(Data items)
^^^^^^^^^^^^^^^^

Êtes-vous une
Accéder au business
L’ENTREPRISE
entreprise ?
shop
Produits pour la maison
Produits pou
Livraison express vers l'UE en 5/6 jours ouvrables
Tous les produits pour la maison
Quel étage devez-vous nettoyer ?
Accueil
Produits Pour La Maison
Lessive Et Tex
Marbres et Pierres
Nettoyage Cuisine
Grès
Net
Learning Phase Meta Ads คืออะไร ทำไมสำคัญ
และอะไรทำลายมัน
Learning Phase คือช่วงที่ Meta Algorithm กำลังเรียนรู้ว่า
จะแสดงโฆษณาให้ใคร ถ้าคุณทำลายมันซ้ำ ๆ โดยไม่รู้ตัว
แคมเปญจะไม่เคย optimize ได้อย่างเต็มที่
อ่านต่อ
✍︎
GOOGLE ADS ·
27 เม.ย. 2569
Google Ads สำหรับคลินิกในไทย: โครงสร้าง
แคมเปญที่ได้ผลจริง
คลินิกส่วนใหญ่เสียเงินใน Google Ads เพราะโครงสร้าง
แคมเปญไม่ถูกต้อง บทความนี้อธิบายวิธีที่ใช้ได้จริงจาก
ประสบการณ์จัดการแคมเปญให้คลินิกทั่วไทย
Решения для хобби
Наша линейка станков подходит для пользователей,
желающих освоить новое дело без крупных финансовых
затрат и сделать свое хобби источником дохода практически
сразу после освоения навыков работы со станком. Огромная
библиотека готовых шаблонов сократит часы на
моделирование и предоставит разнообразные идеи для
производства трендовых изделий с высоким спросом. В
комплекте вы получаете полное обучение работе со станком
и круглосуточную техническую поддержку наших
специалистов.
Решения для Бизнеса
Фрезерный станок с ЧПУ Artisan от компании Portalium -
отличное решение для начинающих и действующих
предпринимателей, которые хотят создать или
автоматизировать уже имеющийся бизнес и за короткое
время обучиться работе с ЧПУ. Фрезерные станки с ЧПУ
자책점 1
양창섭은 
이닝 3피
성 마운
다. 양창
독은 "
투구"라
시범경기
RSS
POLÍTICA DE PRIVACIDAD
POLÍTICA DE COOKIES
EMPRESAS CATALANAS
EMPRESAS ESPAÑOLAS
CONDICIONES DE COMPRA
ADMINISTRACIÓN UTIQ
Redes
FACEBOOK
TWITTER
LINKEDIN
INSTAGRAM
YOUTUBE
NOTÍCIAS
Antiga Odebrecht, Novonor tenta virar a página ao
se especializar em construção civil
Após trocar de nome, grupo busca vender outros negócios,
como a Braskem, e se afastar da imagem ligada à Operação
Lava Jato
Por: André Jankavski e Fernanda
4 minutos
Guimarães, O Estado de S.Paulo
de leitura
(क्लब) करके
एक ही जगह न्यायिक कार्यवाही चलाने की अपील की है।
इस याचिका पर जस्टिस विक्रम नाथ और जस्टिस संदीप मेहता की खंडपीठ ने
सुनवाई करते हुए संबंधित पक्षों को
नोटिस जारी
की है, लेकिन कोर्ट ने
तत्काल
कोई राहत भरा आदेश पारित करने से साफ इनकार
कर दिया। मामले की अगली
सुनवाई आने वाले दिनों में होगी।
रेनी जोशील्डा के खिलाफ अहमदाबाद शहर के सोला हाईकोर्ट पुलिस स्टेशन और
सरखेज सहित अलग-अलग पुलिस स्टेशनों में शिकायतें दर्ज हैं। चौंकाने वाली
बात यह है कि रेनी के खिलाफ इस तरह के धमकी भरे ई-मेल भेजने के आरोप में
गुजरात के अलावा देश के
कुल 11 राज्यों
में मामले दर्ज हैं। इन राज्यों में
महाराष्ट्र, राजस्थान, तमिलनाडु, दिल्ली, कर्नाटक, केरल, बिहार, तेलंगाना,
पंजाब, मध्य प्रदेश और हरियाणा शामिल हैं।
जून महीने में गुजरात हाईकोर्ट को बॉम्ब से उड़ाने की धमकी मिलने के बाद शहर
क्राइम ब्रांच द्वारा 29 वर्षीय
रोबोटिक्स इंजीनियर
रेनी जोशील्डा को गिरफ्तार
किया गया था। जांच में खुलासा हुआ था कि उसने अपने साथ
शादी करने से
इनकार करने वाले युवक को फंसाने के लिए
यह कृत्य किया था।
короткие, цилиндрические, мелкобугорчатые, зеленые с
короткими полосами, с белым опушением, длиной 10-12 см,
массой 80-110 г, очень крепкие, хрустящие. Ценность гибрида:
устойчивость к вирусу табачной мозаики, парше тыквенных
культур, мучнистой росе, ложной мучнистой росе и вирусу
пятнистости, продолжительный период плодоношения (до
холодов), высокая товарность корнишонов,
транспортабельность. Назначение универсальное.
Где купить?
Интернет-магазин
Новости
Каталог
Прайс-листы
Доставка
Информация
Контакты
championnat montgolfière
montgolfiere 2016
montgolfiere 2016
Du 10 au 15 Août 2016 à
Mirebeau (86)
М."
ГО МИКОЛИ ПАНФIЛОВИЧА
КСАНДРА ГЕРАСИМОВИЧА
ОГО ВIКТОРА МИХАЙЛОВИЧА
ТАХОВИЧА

^^^^^^^^^^^^^^^^

Job item:
Copy out every one of the lines above, character for character, keeping them in the same order.

Response to the task:
Êtes-vous une
Accéder au business
L’ENTREPRISE
entreprise ?
shop
Produits pour la maison
Produits pou
Livraison express vers l'UE en 5/6 jours ouvrables
Tous les produits pour la maison
Quel étage devez-vous nettoyer ?
Accueil
Produits Pour La Maison
Lessive Et Tex
Marbres et Pierres
Nettoyage Cuisine
Grès
Net
Learning Phase Meta Ads คืออะไร ทำไมสำคัญ
และอะไรทำลายมัน
Learning Phase คือช่วงที่ Meta Algorithm กำลังเรียนรู้ว่า
จะแสดงโฆษณาให้ใคร ถ้าคุณทำลายมันซ้ำ ๆ โดยไม่รู้ตัว
แคมเปญจะไม่เคย optimize ได้อย่างเต็มที่
อ่านต่อ
✍︎
GOOGLE ADS ·
27 เม.ย. 2569
Google Ads สำหรับคลินิกในไทย: โครงสร้าง
แคมเปญที่ได้ผลจริง
คลินิกส่วนใหญ่เสียเงินใน Google Ads เพราะโครงสร้าง
แคมเปญไม่ถูกต้อง บทความนี้อธิบายวิธีที่ใช้ได้จริงจาก
ประสบการณ์จัดการแคมเปญให้คลินิกทั่วไทย
Решения для хобби
Наша линейка станков подходит для пользователей,
желающих освоить новое дело без крупных финансовых
затрат и сделать свое хобби источником дохода практически
сразу после освоения навыков работы со станком. Огромная
библиотека готовых шаблонов сократит часы на
моделирование и предоставит разнообразные идеи для
производства трендовых изделий с высоким спросом. В
комплекте вы получаете полное обучение работе со станком
и круглосуточную техническую поддержку наших
специалистов.
Решения для Бизнеса
Фрезерный станок с ЧПУ Artisan от компании Portalium -
отличное решение для начинающих и действующих
предпринимателей, которые хотят создать или
автоматизировать уже имеющийся бизнес и за короткое
время обучиться работе с ЧПУ. Фрезерные станки с ЧПУ
자책점 1
양창섭은 
이닝 3피
성 마운
다. 양창
독은 "
투구"라
시범경기
RSS
POLÍTICA DE PRIVACIDAD
POLÍTICA DE COOKIES
EMPRESAS CATALANAS
EMPRESAS ESPAÑOLAS
CONDICIONES DE COMPRA
ADMINISTRACIÓN UTIQ
Redes
FACEBOOK
TWITTER
LINKEDIN
INSTAGRAM
YOUTUBE
NOTÍCIAS
Antiga Odebrecht, Novonor tenta virar a página ao
se especializar em construção civil
Após trocar de nome, grupo busca vender outros negócios,
como a Braskem, e se afastar da imagem ligada à Operação
Lava Jato
Por: André Jankavski e Fernanda
4 minutos
Guimarães, O Estado de S.Paulo
de leitura
(क्लब) करके
एक ही जगह न्यायिक कार्यवाही चलाने की अपील की है।
इस याचिका पर जस्टिस विक्रम नाथ और जस्टिस संदीप मेहता की खंडपीठ ने
सुनवाई करते हुए संबंधित पक्षों को
नोटिस जारी
की है, लेकिन कोर्ट ने
तत्काल
कोई राहत भरा आदेश पारित करने से साफ इनकार
कर दिया। मामले की अगली
सुनवाई आने वाले दिनों में होगी।
रेनी जोशील्डा के खिलाफ अहमदाबाद शहर के सोला हाईकोर्ट पुलिस स्टेशन और
सरखेज सहित अलग-अलग पुलिस स्टेशनों में शिकायतें दर्ज हैं। चौंकाने वाली
बात यह है कि रेनी के खिलाफ इस तरह के धमकी भरे ई-मेल भेजने के आरोप में
गुजरात के अलावा देश के
कुल 11 राज्यों
में मामले दर्ज हैं। इन राज्यों में
महाराष्ट्र, राजस्थान, तमिलनाडु, दिल्ली, कर्नाटक, केरल, बिहार, तेलंगाना,
पंजाब, मध्य प्रदेश और हरियाणा शामिल हैं।
जून महीने में गुजरात हाईकोर्ट को बॉम्ब से उड़ाने की धमकी मिलने के बाद शहर
क्राइम ब्रांच द्वारा 29 वर्षीय
रोबोटिक्स इंजीनियर
रेनी जोशील्डा को गिरफ्तार
किया गया था। जांच में खुलासा हुआ था कि उसने अपने साथ
शादी करने से
इनकार करने वाले युवक को फंसाने के लिए
यह कृत्य किया था।
короткие, цилиндрические, мелкобугорчатые, зеленые с
короткими полосами, с белым опушением, длиной 10-12 см,
массой 80-110 г, очень крепкие, хрустящие. Ценность гибрида:
устойчивость к вирусу табачной мозаики, парше тыквенных
культур, мучнистой росе, ложной мучнистой росе и вирусу
пятнистости, продолжительный период плодоношения (до
холодов), высокая товарность корнишонов,
транспортабельность. Назначение универсальное.
Где купить?
Интернет-магазин
Новости
Каталог
Прайс-листы
Доставка
Информация
Контакты
championnat montgolfière
montgolfiere 2016
montgolfiere 2016
Du 10 au 15 Août 2016 à
Mirebeau (86)
М."
ГО МИКОЛИ ПАНФIЛОВИЧА
КСАНДРА ГЕРАСИМОВИЧА
ОГО ВIКТОРА МИХАЙЛОВИЧА
ТАХОВИЧА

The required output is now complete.